# CIC Cap badge for boonie hat



## Dizzy (30 Jun 2006)

Hey all:

   I was wondering if anyone knew where I could order an olive drab cap badge with a CIC emblem for a boonie hat? I tried dbes.ca and didn't have any luck. Thanks.

Rob


----------



## Fishbone Jones (30 Jun 2006)

If your talking about the issue CADPAT boonie, CF regs forbid badges of any kind on them.


----------



## villecour (30 Jun 2006)

Dizzy, I might have one, do you need the Air Force badge ?? PM me


----------



## aesop081 (30 Jun 2006)

villecour said:
			
		

> Dizzy, I might have one, do you need the Air Force badge ?? PM me



maybe you missed this :



			
				recceguy said:
			
		

> If your talking about the issue CADPAT boonie, CF regs forbid badges of any kind on them.

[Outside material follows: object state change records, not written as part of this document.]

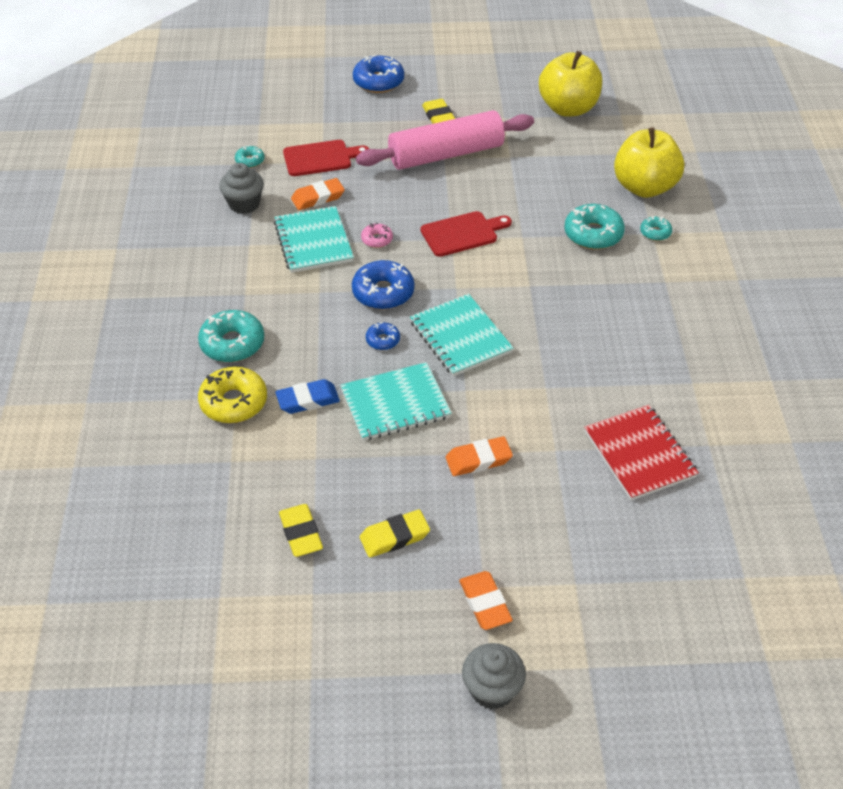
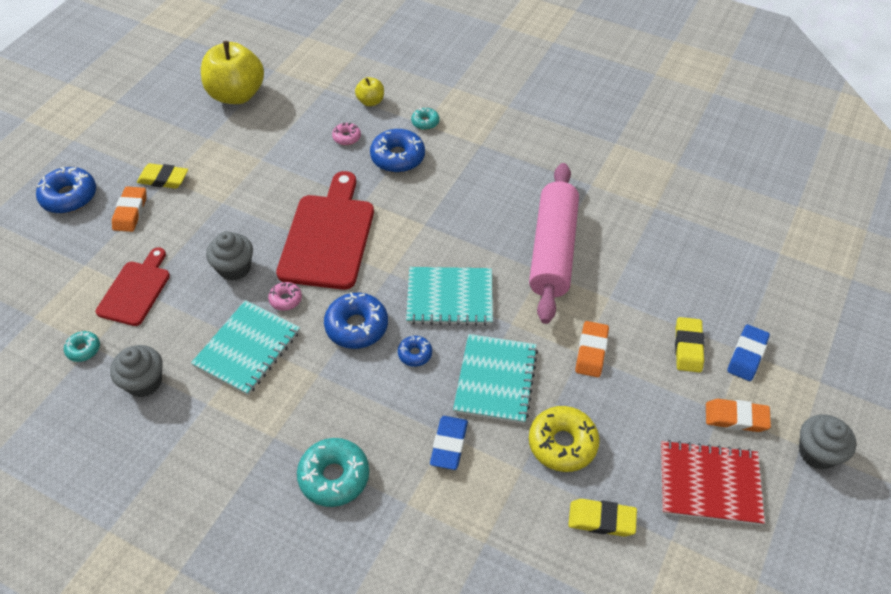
camera: 60 degrees left, 5 degrees up
(234, 402) = (412, 508): yellow donut -> yellow donut (562, 443)
(313, 242) = (247, 349): turquoise notebook -> turquoise notebook turned 75 degrees counterclockwise
(318, 198) = (190, 318): orange eraser -> orange eraser (130, 212)
(384, 197) = (234, 268): none -> grey cupcake
(394, 537) = (640, 449): yellow eraser -> yellow eraser (688, 347)
(446, 154) = (218, 198): pink rolling pin -> pink rolling pin (552, 250)
(462, 233) = (328, 236): red cutting board -> red cutting board, size x1.66
(572, 589) = (746, 355): none -> blue eraser
(585, 193) = (346, 137): none -> pink donut
(593, 234) = (398, 157): turquoise donut -> blue donut
(639, 454) = (642, 250): red notebook -> red notebook (709, 483)
(644, 187) = (370, 101): yellow apple -> yellow apple, size x0.47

do you need that translated ?


----------



## the 48th regulator (30 Jun 2006)

:rofl:

oi aesops yer a riot...

anywho this is a lock until further notice, pm me with any fanciful input.

dileas

tess


----------



## the 48th regulator (2 Jul 2006)

although the original poster received some holp via pm, I am unlocking this thread as I am tired with people filling up my PM box.

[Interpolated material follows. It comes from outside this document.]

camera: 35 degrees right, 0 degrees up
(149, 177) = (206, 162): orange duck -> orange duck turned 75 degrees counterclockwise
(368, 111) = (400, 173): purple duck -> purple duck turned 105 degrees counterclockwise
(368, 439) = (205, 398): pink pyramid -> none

If people must publicly talk about hats and their badges have at 'er, and this is the last you will see me in this forum. 

regards

dileas

tess


----------



## Neill McKay (3 Jul 2006)

aesop081 said:
			
		

> maybe you missed this :
> 
> do you need that translated ?



Might the OP have wanted it for a Peter Pan hat, or a collection?


----------



## Michael Dorosh (3 Jul 2006)

There were two CICs that used the OD combat cap badge - Canadian Intelligence Corps and Cadet Instructor Cadre - I take it you mean the latter?  The former was disbanded after Unification.


----------



## Michael Dorosh (3 Jul 2006)

the 48th regulator said:
			
		

> If people must publicly talk about hats and their badges have at 'er, and this is the last you will see me in this forum.



Bad long weekend?


----------



## the 48th regulator (3 Jul 2006)

Michael Dorosh said:
			
		

> Bad long weekend?



Hehehe,

Naw, good one, my sister was married and I had a good time.

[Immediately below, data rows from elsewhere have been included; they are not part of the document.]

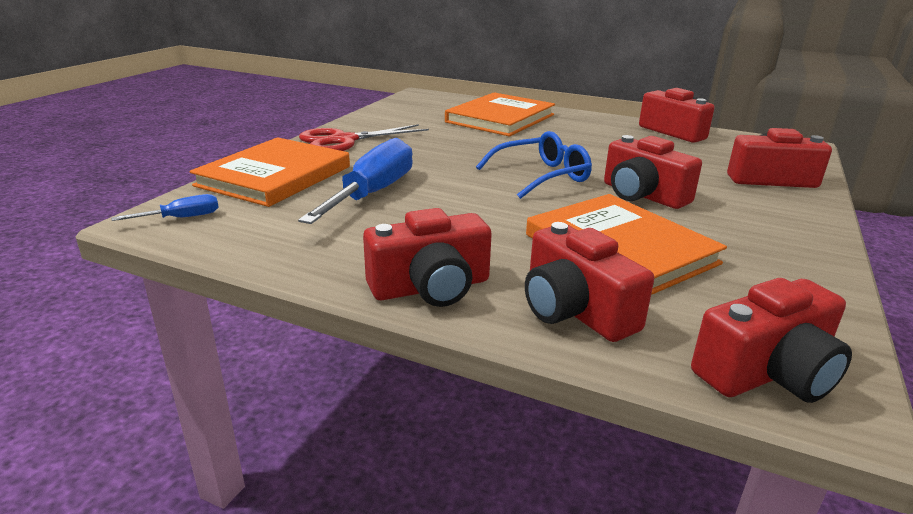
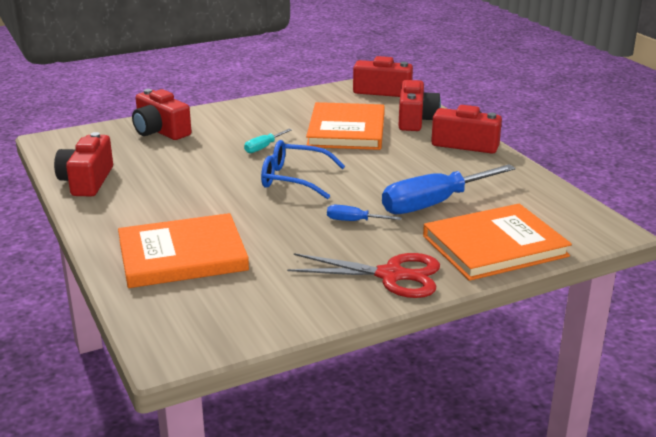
camera: 140 degrees left, 0 degrees up
(182, 218) = (584, 226): blue screwdriver -> blue screwdriver (354, 221)
(642, 195) = (263, 147): red camera -> turquoise screwdriver

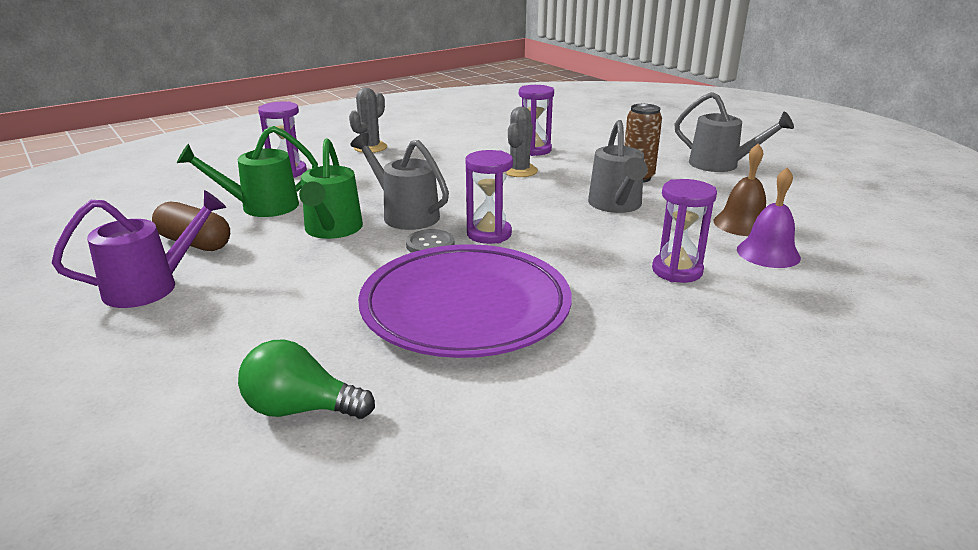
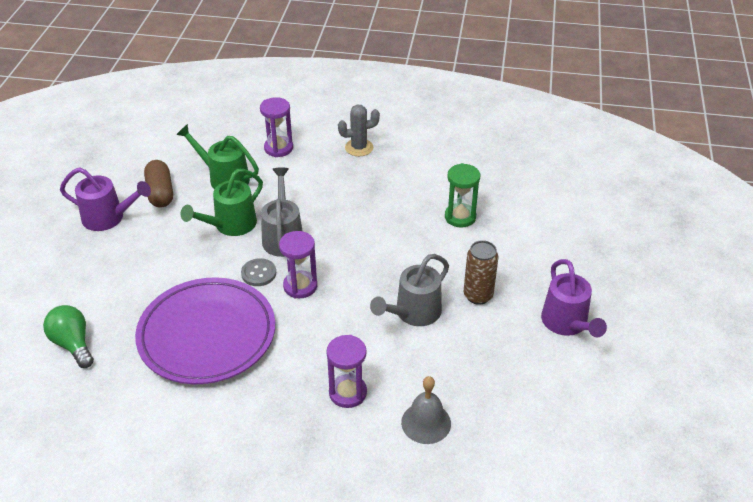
camera: 45 degrees right, 15 degrees up
(519, 171) = (412, 235): grey cactus -> none
(534, 150) = (460, 217): purple hourglass -> green hourglass
(721, 165) = (567, 324): grey watering can -> purple watering can
(742, 224) = (461, 388): brown bell -> none
(768, 253) = (426, 422): purple bell -> grey bell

Just got back and the inbox was bloody full after I locked the thread, when the chap got his info via pm.

As I said, if there is a need I will unlock, so I did.

dileas

tess


----------



## aesop081 (3 Jul 2006)

I'm still a riot though.....right ?


----------



## the 48th regulator (3 Jul 2006)

Of course you are, and I rub my belly for you

dileas

tess


----------



## Michael Dorosh (3 Jul 2006)

the 48th regulator said:
			
		

> Hehehe,
> 
> Naw, good one, my sister was married and I had a good time.


----------



## p_imbeault (4 Jul 2006)

the 48th regulator said:
			
		

> Of course you are, and I rub my belly for you


Must be a good luck thing?


----------



## redleafjumper (4 Jul 2006)

Good Luck? Naw, it just means that he likes Franziskaner Weissbier.  See: 

http://www.franziskaner.com/


----------



## p_imbeault (4 Jul 2006)

Ah ok, forgive my naiveness hehe


----------



## Fishbone Jones (9 Jul 2006)

OK,
Now it can be locked


----------



## the 48th regulator (9 Jul 2006)

recceguy,

Be forwarned,

your in box will be filled with people asking for it to be opened, however none will post when it is.....

and I mean filled..

dileas

tess


----------